Law firms around the world are more prone than ever to promote women to the rank of partner — and are finding themselves under pressure to make the business of law a lot more family-friendly as they do. Pressure to be constantly available to clients is still blurs the lines of office and personal life, Megan Gray, a corporate lawyer tells the Financial Times in the widely read feature Law firms under pressure to make more women partners.

Making partner is a slog: You need more than 2k annual billable hours under your belt to make partner at some firms, the FT suggests — with plenty of those hours spent in the office.

IN OMM EL DONIA- Out of 170 partners at Egyptian law firms ranked on the IFLR 1000, an industry listing, 41 are femalewhich amounts to 24%. That’s well behind UK, where women make up 35% of partners in law firms. The situation isn’t likely to be much better across the pond: Only 19% of equity partners at North American law offices surveyed by McKinsey were partner, and women are 29% less likely than men to make it to the first rank of partnership. (Those McKinsey figures admittedly date to 2017, but are not likely to have changed radically.)

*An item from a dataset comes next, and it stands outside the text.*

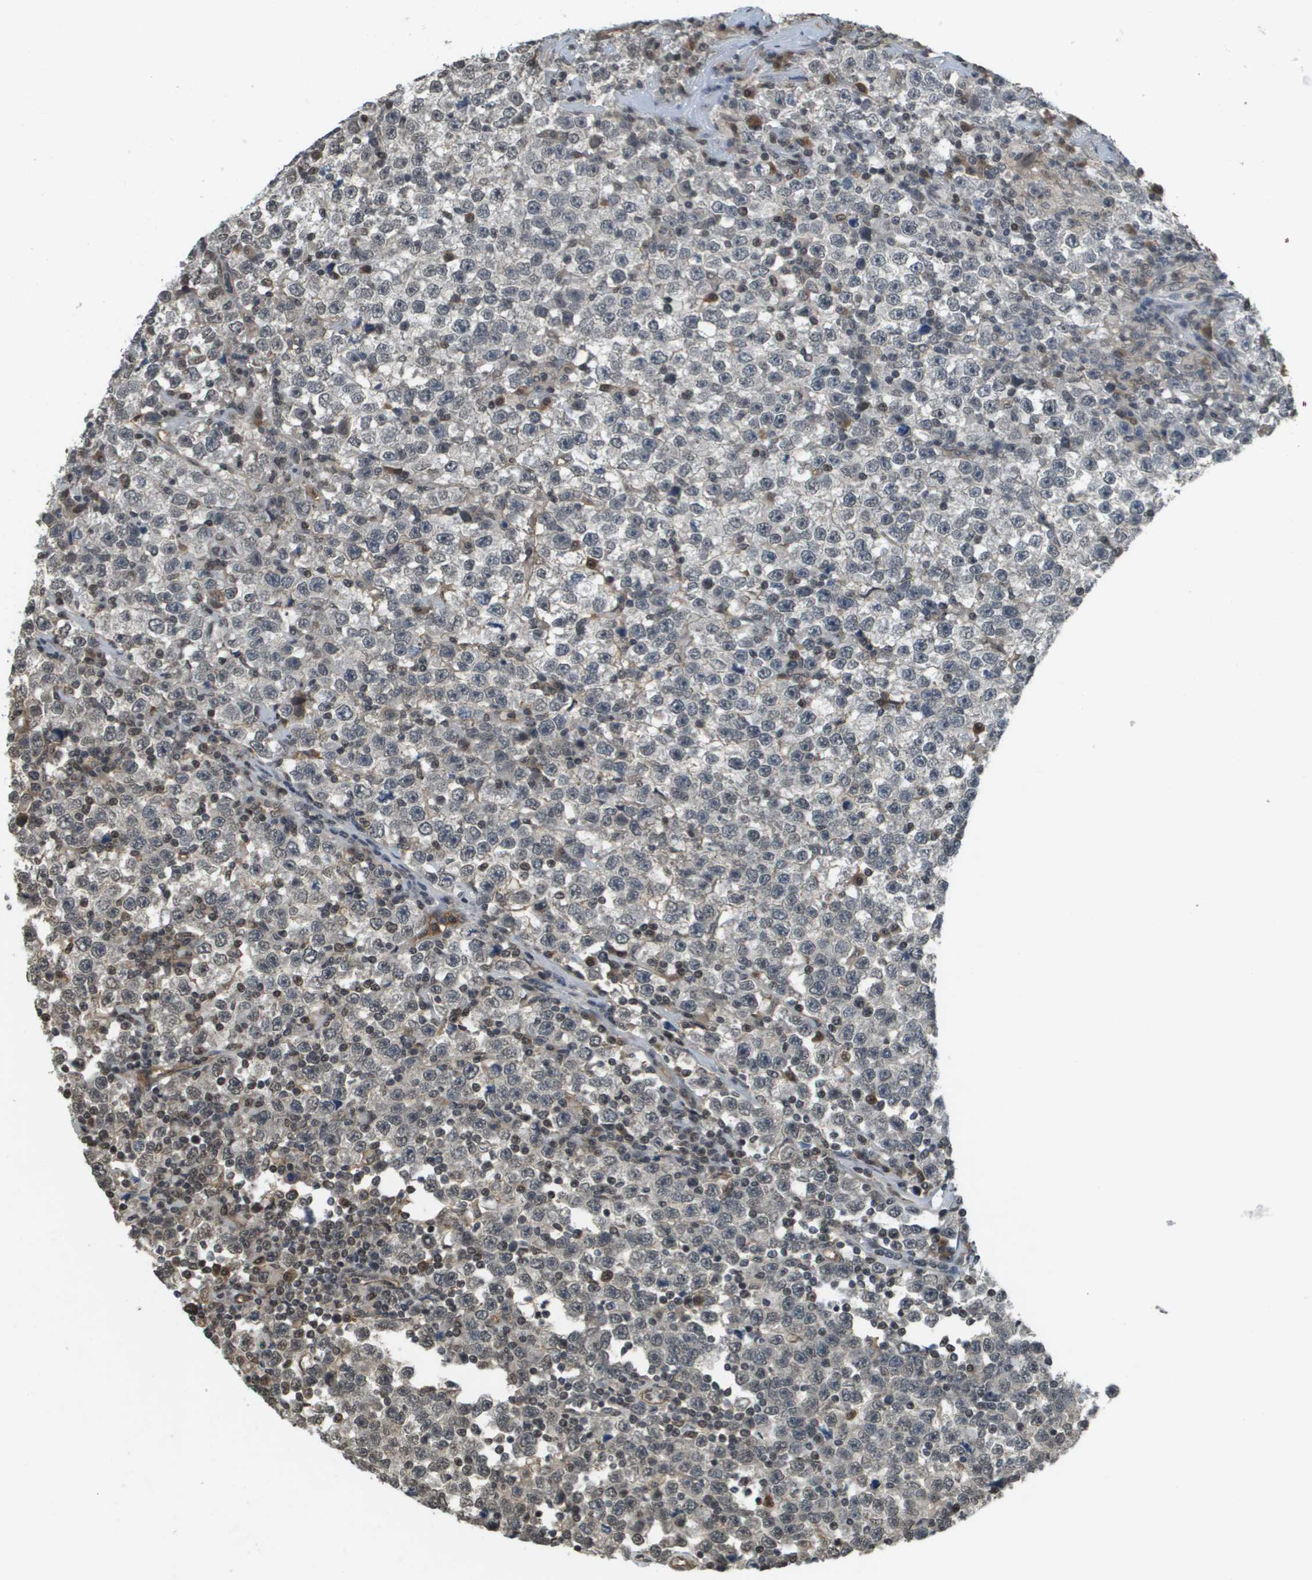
{"staining": {"intensity": "weak", "quantity": "<25%", "location": "nuclear"}, "tissue": "testis cancer", "cell_type": "Tumor cells", "image_type": "cancer", "snomed": [{"axis": "morphology", "description": "Seminoma, NOS"}, {"axis": "topography", "description": "Testis"}], "caption": "A high-resolution micrograph shows immunohistochemistry (IHC) staining of testis cancer (seminoma), which shows no significant positivity in tumor cells. (DAB (3,3'-diaminobenzidine) immunohistochemistry (IHC) visualized using brightfield microscopy, high magnification).", "gene": "NDRG2", "patient": {"sex": "male", "age": 43}}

Egypt is no different to the west:The ability for women to reach the path of partner, or any role of leadership in any business, is inextricably bound to the support she receives from her workplace, her family unit, and her community, says Natasha Shirazi, legal director at Orascom Construction. And there’s too often an insidious assumption that if you’re successful at work, you are likely falling behind at home (or vice versa), she adds. Women in leadership positions in law get there, often, because their communities and backgrounds allow them to do so and are more accepting of women succeeding.

What can you do if you want to have access to the full 100% of your addressable workforce? It starts with believing in your female leaders — and with creating a system that offers them the support and flexibility they need to not have to make the choice between work and family. Shirazi says Orascom, for example, has systems and supports in place that ensure her success as a leader — without demanding to make horrible sacrifices in her personal life.

The payoff from an investment in women leaders is clear: Freshfields — a global firm well known to Egyptian lawyers — has seen women make up more than half of new partners in recent classes. That’s nearly doubled the number of women partners to 27%, and the firm is aiming to have women account for 40% of all partners by 2030.